Thank you for starting my morning with nostalgia. Living close enough to REAL Bagel shoppes really spoiled us. Happy to read your memories. Happier to hear your music.

2 Ken Goldberg { 08.12.20 at 10:03 am }

Marilyn Weiss was a treasure for anything she decided to volunteer for. Lillian didn’t think Rabbi Hecht appreciated her sufficiently, based on what he said one time after she worked to get Beth Am ready for a Hts. Thanksgiving Service. The bagels of the bagel places are much better than the commercial ones but don’t tend to last as well. Of course, I recall when bagels were pretty much associated with Jewish (except maybe in NYC) and they were, by today’s standards, all smallish and only came in six varieties or so (plain, pumpernickel, onion, garlic, poppy seed, sesame seed).
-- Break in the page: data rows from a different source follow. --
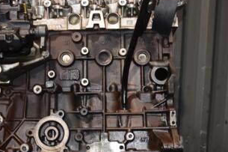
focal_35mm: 65
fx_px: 411
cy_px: 85
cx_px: 107
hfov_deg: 31.0
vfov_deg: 20.9
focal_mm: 22
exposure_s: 1/60
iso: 800
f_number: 5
The first “non-Jewish” bagel I got was at a German bakery in German Village in Columbus in 1974. It enlightened me. “Bagel places,” with a wider variety than was common for generations, appeared in Rochester a little before Cleveland – in ’74 or ’75 (e.g. generic Wegman’s in Pittsford) but soon after we got our chains. Fortunately we still have Bruegger’s and Einstein. Bialy’s is a shadow of what it was, when lines used to go outside the building many an evening.
Maybe the bagels haven’t changed much but the hours and popularity sure have!